Il est renvoyé, pour l'exposé exhaustif des moyens des parties, aux conclusions susvisées, conformément aux dispositions de l'article 455 du code de procédure civile.
L'ordonnance de clôture est datée du 13 juin 2024.
MOTIFS
Le gérant de la société Straton fait valoir que le tribunal a été saisi par la société Béton 66 le 15 janvier 2024 laquelle se prévalait d'une créance d'un montant de 4253,74 € ; que le tribunal ne précise pas quels éléments ont été recueillis pour constater cet état de cessation des paiements et quel est le titre exécutoire sur lequel se fonde la demande de la société Béton 66 ; qu'il n'est pas démontré que cette créance serait certaine, liquide et exigible ; qu'il n'est pas précisé les mesures d'exécution entreprises pour recouvrer la créance ni qu'elles seraient demeurées vaines ; et qu'en conséquence il n'est pas établi que le passif exigible excéderait l'actif disponible de la société, le jugement étant insuffisamment motivé à ce titre, de sorte que la société doit être déclarée in bonis.
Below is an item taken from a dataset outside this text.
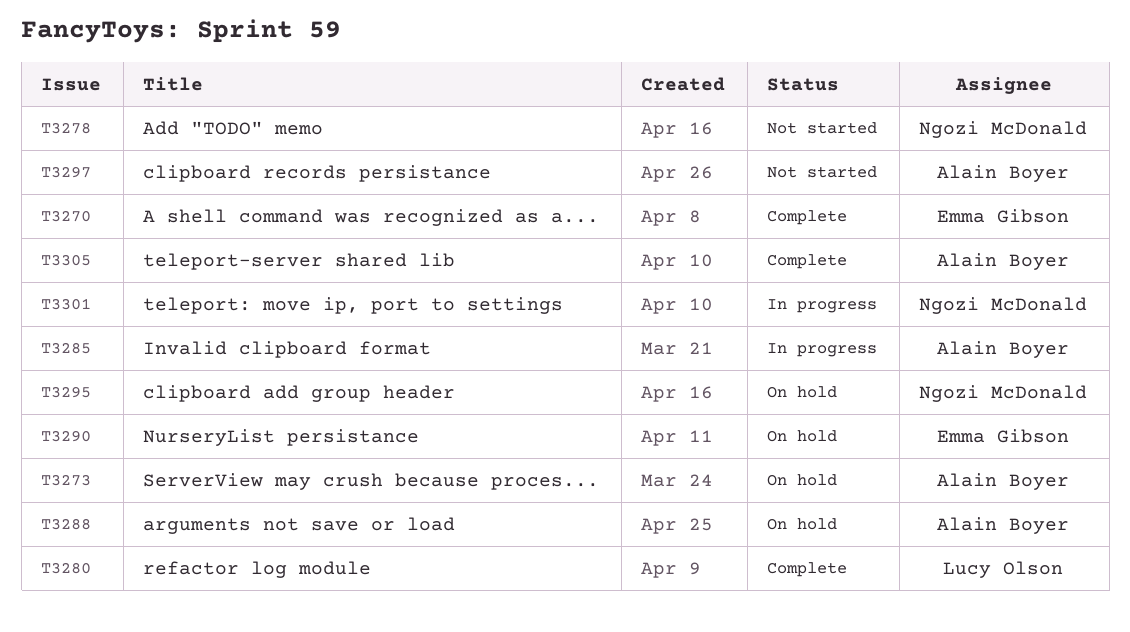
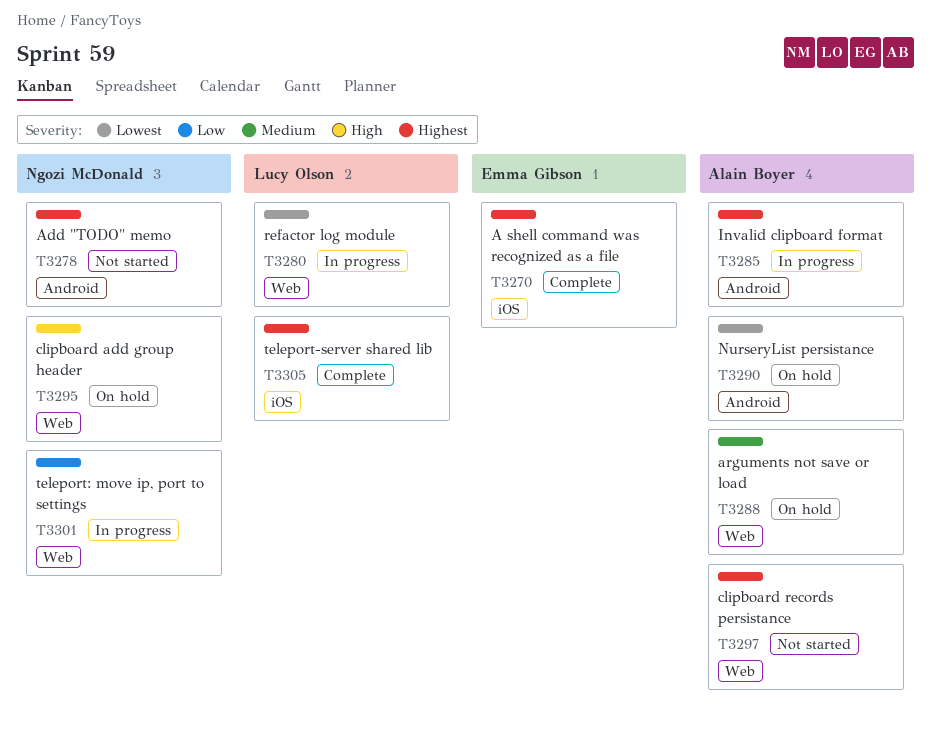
T3273: present -> none
T3280, status: Complete -> In progress
T3290, owner: Emma Gibson -> Alain Boyer
T3305, owner: Alain Boyer -> Lucy Olson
Il convient de relever en premier lieu, s'agissant de la motivation, que le jugement déféré contient une motivation-type non adaptée aux circonstances de l'espèce, d'où il suit sa nullité.
Il doit ensuite, par l'effet dévolutif, être statué sur le fond du litige.
L'intimée justifie au fond disposer d'un titre exécutoire, en l'espèce l'ordonnance d'injonction de payer rendue le 14 juin 2023 par le président du tribunal de commerce de Perpignan, et par ses pièces 2 et 3 de l'exercice de voies d'exécution demeurées vaines, pour un montant pourtant modeste, de sorte que l'état de cessation des paiements de la société est établi, celle-ci se bornant pour sa part à avancer sans preuve qu'elle serait in bonis.
PAR CES MOTIFS
La cour,
Annule le jugement rendu le 31 janvier 2024 par le tribunal de commerce de Perpignan ;
Statuant à nouveau
Prononce l'ouverture d'une procédure de redressement judiciaire à l'encontre de la société Straton';
Désigne Mme [Y] [E] en qualité de juge-commissaire et M. [S] [W] en qualité de juge-commissaire suppléant';
Nomme Mme [I] [R] en qualité de mandataire judiciaire';
Fixe provisoirement au 18 janvier 2024 la date de cessation des paiements';
Ouvre une période d'observation en vue d'élaborer un plan de redressement de l'entreprise';
Fixe au 31 juillet 2024 l'expiration de la période d'observation';
Commet la SELARL [H] [C], commissaire-priseur à [Localité 6] aux 'ns de réaliser un inventaire et la prisée du patrimoine du débiteur ainsi que des garanties qui le grèvent';
Ordonne l'emp1oi des dépens de première instance en frais privilégiés de la procédure de redressement judiciaire ;
Y ajoutant
Condamne la SARLU Straton aux dépens d'appel, et dit que ceux-ci pourront être recouvrés conformément aux dispositions de l'article 699 du code de procédure civile ;
Vu l'article 700 du code de procédure civile,
Condamne la SARLU Straton à payer à la société Beton 66 la somme de 2 000 € à ce titre.